Chiaramente nel finale il protagonista, dopo essere morto per finta, muore sul serio. Prima torna la ripetizione del balletto iniziale e un tentativo di proporre la parodia in latino della sua investitura a dottore. Poi cala il lampadario, in un rimando forse involontariamente comico al fantasma di Gaston Leroux, e finalmente il nostro Malato può morire.
Gli attori si impegnano ma si nota che la preparazione è in ritardo e tutti sono arrivati ancora insicuri alla seconda replica. Fa eccezione la Tonina di Lucia Lavia, che, come suo solito, ha una preparazione precisa e maniacale. Il personaggio risulta meccanico, ma qui la regia ci mette crediamo del proprio.

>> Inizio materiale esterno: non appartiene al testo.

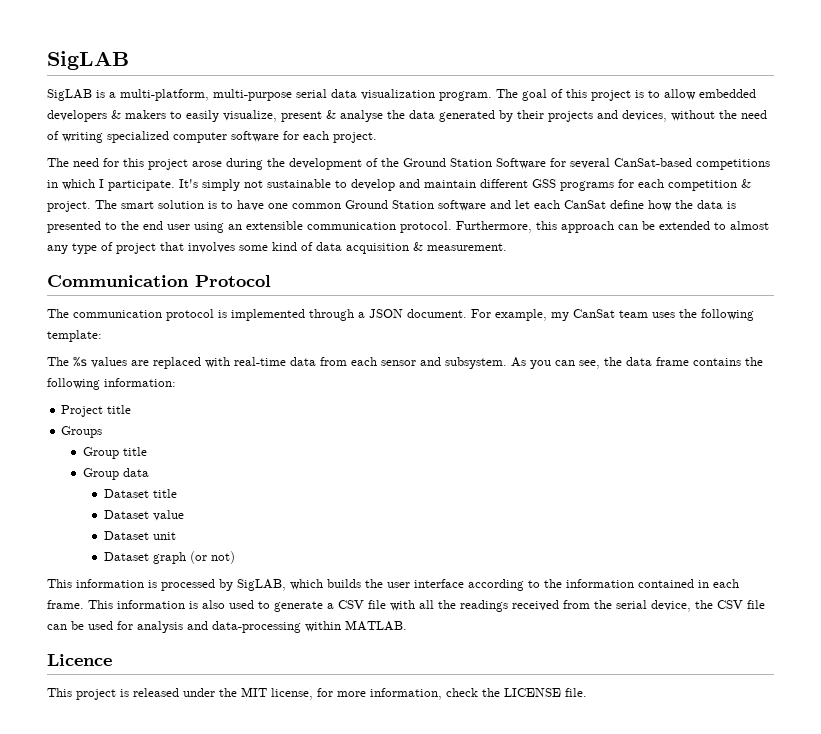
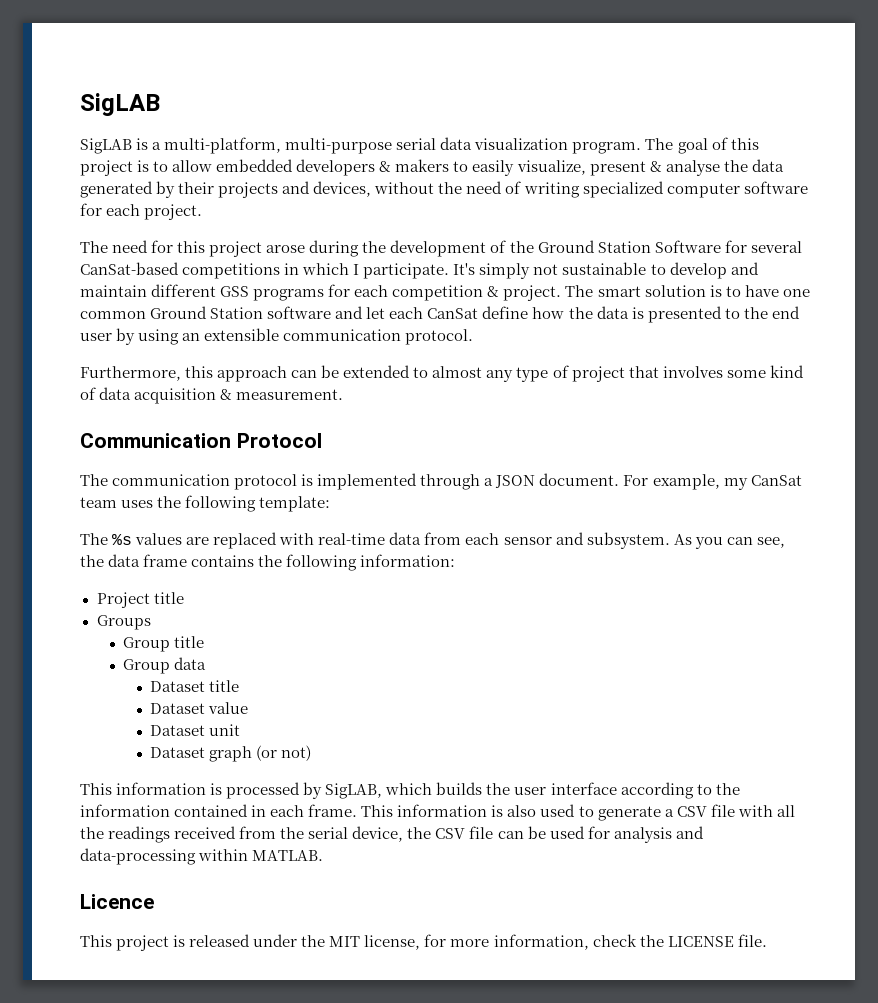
(190, 227) none -> [116,328,136,345] by
(452, 227) none -> (474, 337) //

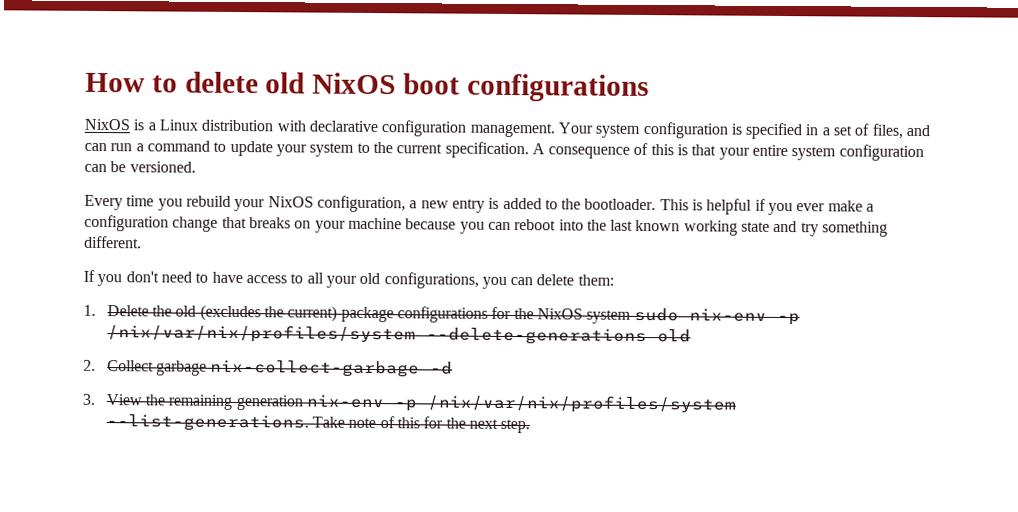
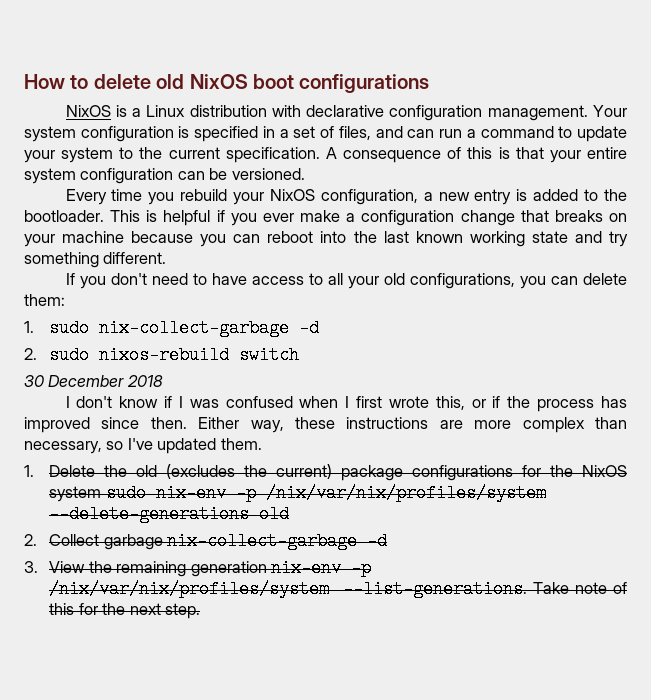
(614, 280) none -> [24,319,320,337] [24,346,300,364] [24,375,163,387] [65,396,627,412] [24,417,627,433] [24,438,262,454] // 1. sudo nix-collect-garbage -d // 2. sudo nixos-rebuild switch // 30 December 2018 // I don't know if I was confused when I first wrote this, or if the process has improved since then. Either way, these instructions are more complex than necessary, so I've updated them.

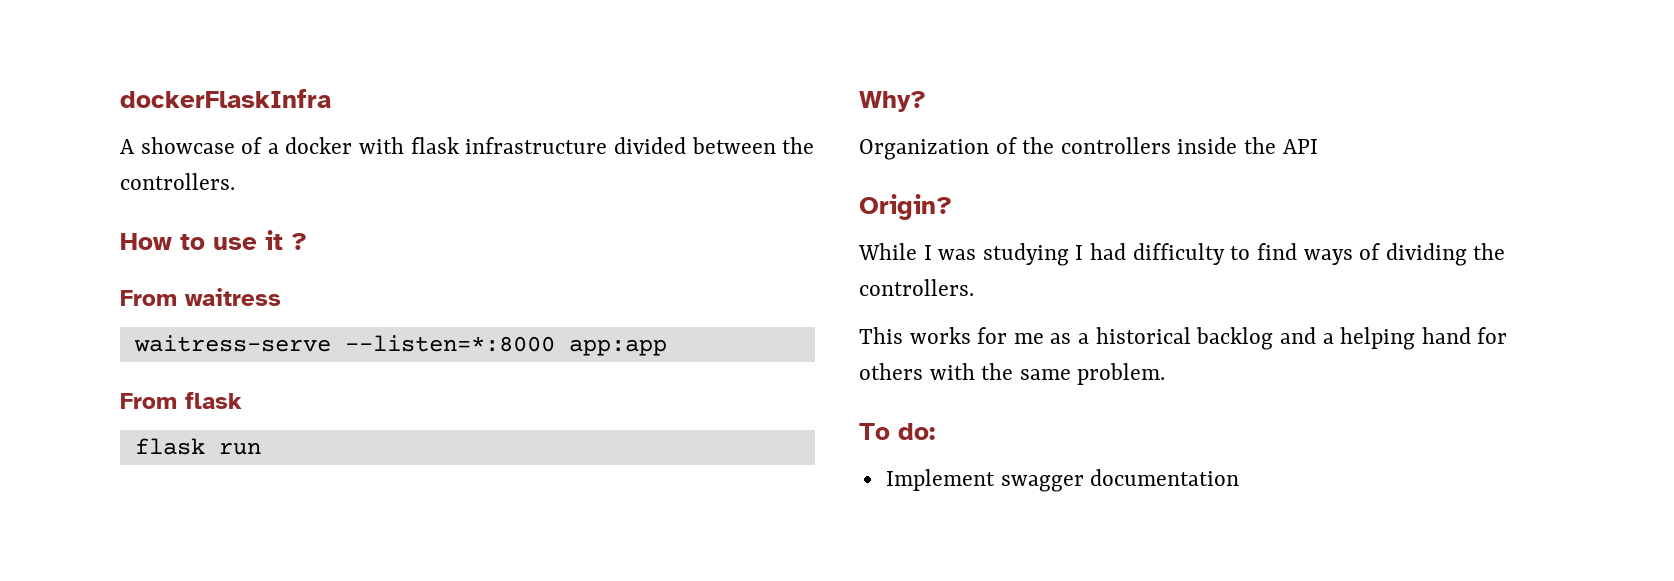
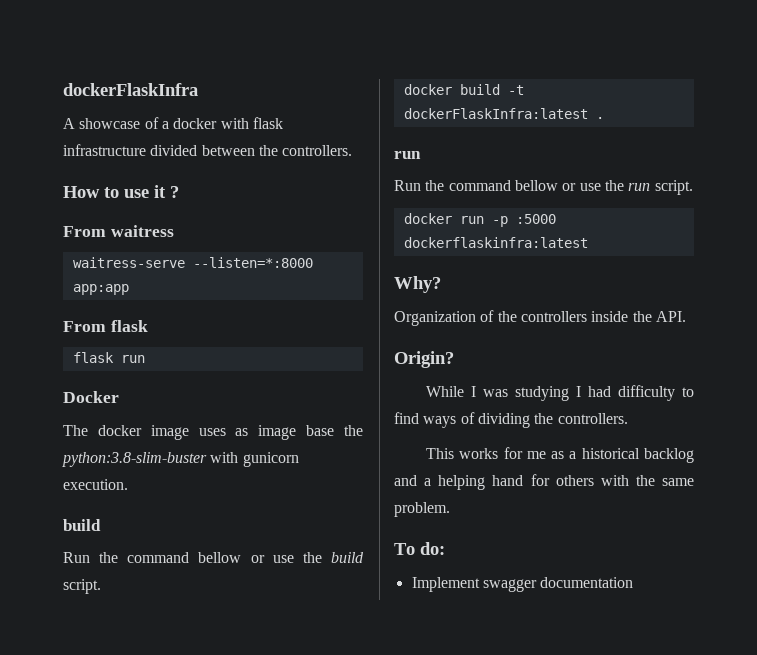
(261, 448) none -> [63,391,119,403] [63,425,363,440] [62,452,299,467] [63,479,128,490] [63,519,101,531] [63,552,364,563] [63,579,101,594] [403,84,524,95] [403,108,604,119] [394,151,421,159] [394,180,693,195] [403,213,556,227] [403,237,588,248] // Docker // The docker image uses as image base the python:3.8-slim-buster with gunicorn execution. // build // Run the command bellow or use the build script. // docker build -t dockerFlaskInfra:latest . // run // Run the command bellow or use the run script. // docker run -p :5000 dockerflaskinfra:latest
[1282,139,1318,154] API -> [655,311,686,322] API.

Tindaro Granata non brilla come protagonista e ci è sembrato ingabbiato in un personaggio che non ha metabolizzato. Lo stesso dicasi per il pur bravo Angelo Di Genio nell’ingrata parte del fratello Beraldo. Gli altri: Emanuele Arrigazzi, Alessia Spinelli, Nicola Ciaffoni, Emilia Tiburzi, Ottavia Sanfilippo.
Più di due ore e dieci minuti di atto unico. Non convince.